Titulaire de la Chaire industrielle CRSNG-Essilor sur la presbytie et la perception visuelle et professeur à l'École d'optométrie

Être chercheur est une façon de penser et d'agir. Un chercheur doit aussi posséder certaines qualités indispensables. Il est avant tout curieux, créatif et un peu rebelle. Rebelle en ce sens qu'il lui faut parfois remettre en question des choses qui semblent évidentes. En recherche, rien ne doit être tenu pour acquis.
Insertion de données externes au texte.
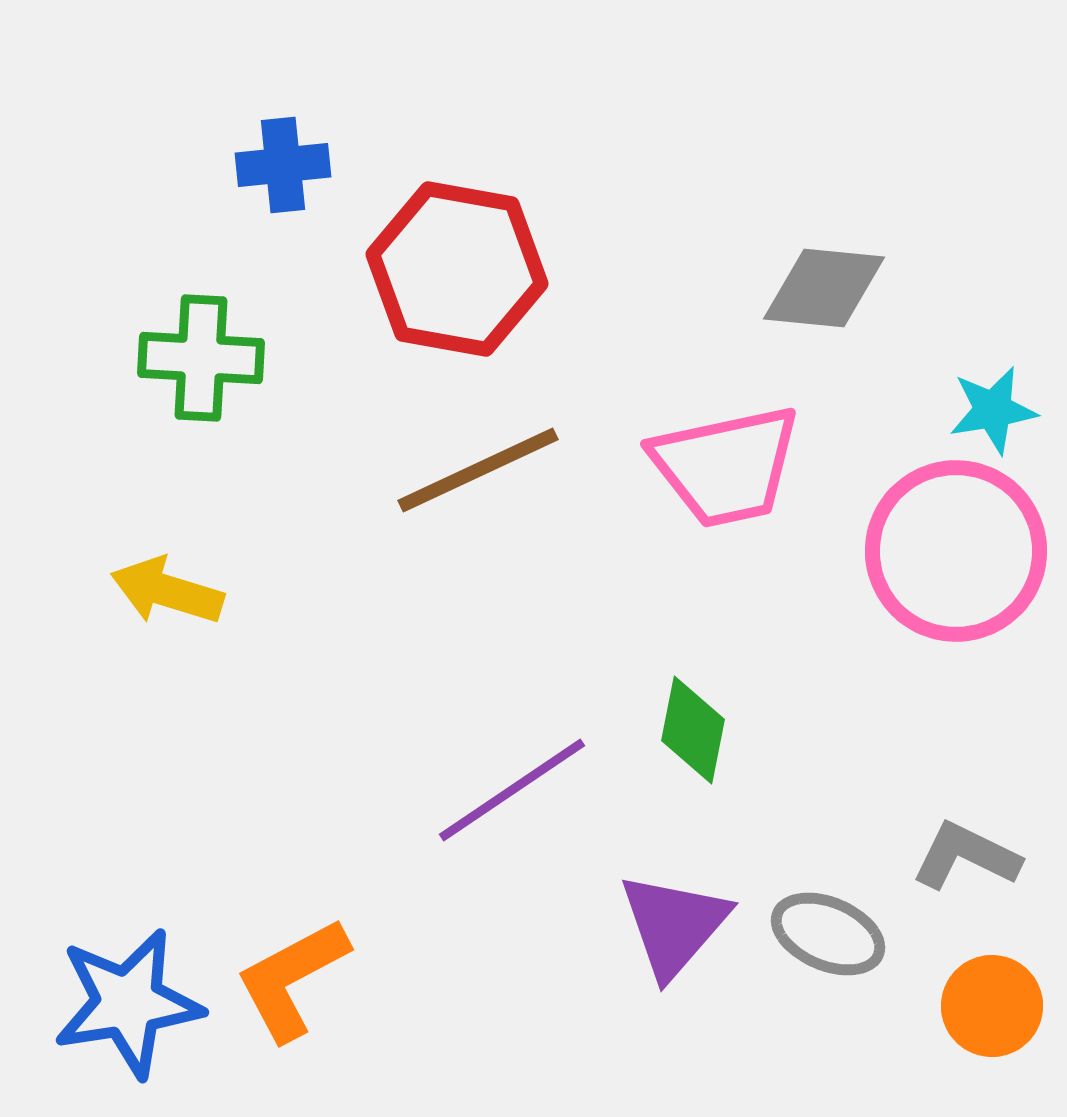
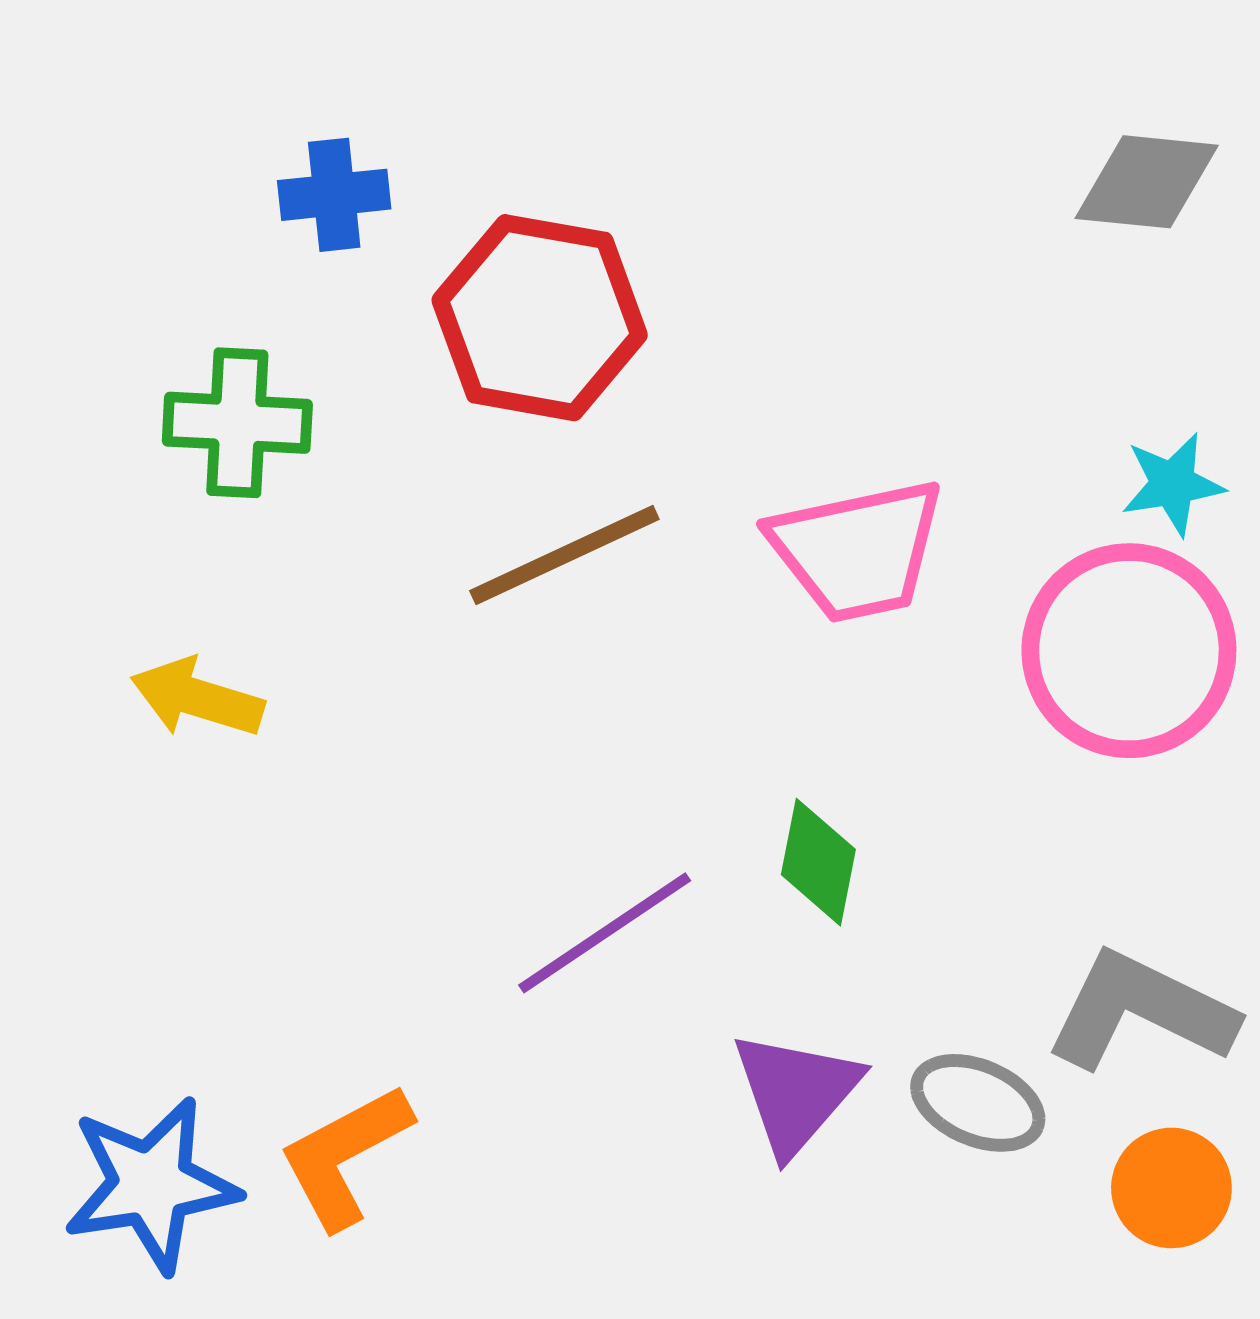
gray diamond: (824, 288) -> (1147, 182), moved
gray L-shape: (966, 856) -> (1141, 1011), size x1.5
Le chercheur n'est pas seulement un découvreur, c'est également quelqu'un qui réunit les qualités humaines nécessaires pour gérer les émotions des membres de son équipe et leur transmettre ses connaissances. Il a en outre la responsabilité de moduler leur façon de penser la recherche et de les inspirer afin d'assurer une rigueur scientifique et une relève de chercheurs performants et inventifs.

 

Marielle Ledoux

Professeure et directrice du Département de nutrition

La démarche du chercheur s'apparente un peu à celle du détective. Devant un problème, il doit émettre des hypothèses et s'interroger sur la meilleure méthodologie à utiliser pour les démontrer ou les infirmer. Comme le détective, il doit, après l'analyse des données, parfois retourner en arrière pour explorer d'autres pistes afin de pouvoir expliquer le phénomène à l'étude. C'est donc quelqu'un qui accepte les bifurcations.
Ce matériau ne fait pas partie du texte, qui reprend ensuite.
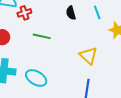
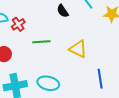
yellow triangle: (88, 56) -> (78, 49), moved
Son travail n'est pas fait de façon isolée, il prend pour assise celui de ses prédécesseurs. Une fois que le chercheur a atteint ses objectifs, il reprend la même démarche. Car les questions sont comme les poupées russes, elles cachent toujours d'autres questions.

 

Guy Rocher

Professeur au Département de sociologie et chercheur au Centre de recherche en droit public

Pour moi, un chercheur, c'est un curieux obsessionnel. Un curieux parce qu'il s'agit de quelqu'un qui ne se satisfait pas de ce qu'on sait déjà et qui essaie d'en apprendre davantage. Il est obsessif, car la recherche devient une passion, une fascination.

Dans cette optique, le chercheur doit forcément posséder un grand bagage d'informations, notamment pour ce qui est des théories, des concepts et des constats de ses prédécesseurs. En recherche, on ne construit pas sur rien. Au contraire, on bâtit à partir de ce qui existe déjà.

Le chercheur est donc quelqu'un qui est savant dans son domaine, mais qui ne s'en contente pas et qui veut toujours acquérir des connaissances afin de mieux comprendre le monde qui l'entoure.

 

Sylvie Mader

Professeure au Département de biochimie et chercheuse à l'Institut de recherche en immunologie et en cancérologie

Un chercheur, c'est quelqu'un qui travaille essentiellement à l'avancement des connaissances et des savoir-faire. Dans chaque domaine, la recherche doit intégrer l'état des connaissances actuelles mais également la technologie et les procédés qui s'offrent aux chercheurs pour répondre aux questions qu'ils se posent.

Dans le secteur biomédical, cette technologie évolue très rapidement et peut être couteuse d'accès. D'où l'intérêt pour les chercheurs de travailler en réseaux collaboratifs afin de faciliter l'accès aux technologies de pointe et de partager l'expertise complémentaire.

De nos jours, la recherche est un métier aux multiples facettes qui conjugue l'enseignement, la formation d'étudiants, la gestion de projets et de budgets opératoires ainsi que la dissémination de l'information dans les milieux spécialisés mais aussi auprès du grand public, qui a souvent du mal à comprendre pourquoi la recherche coute autant d'argent et prend autant de temps.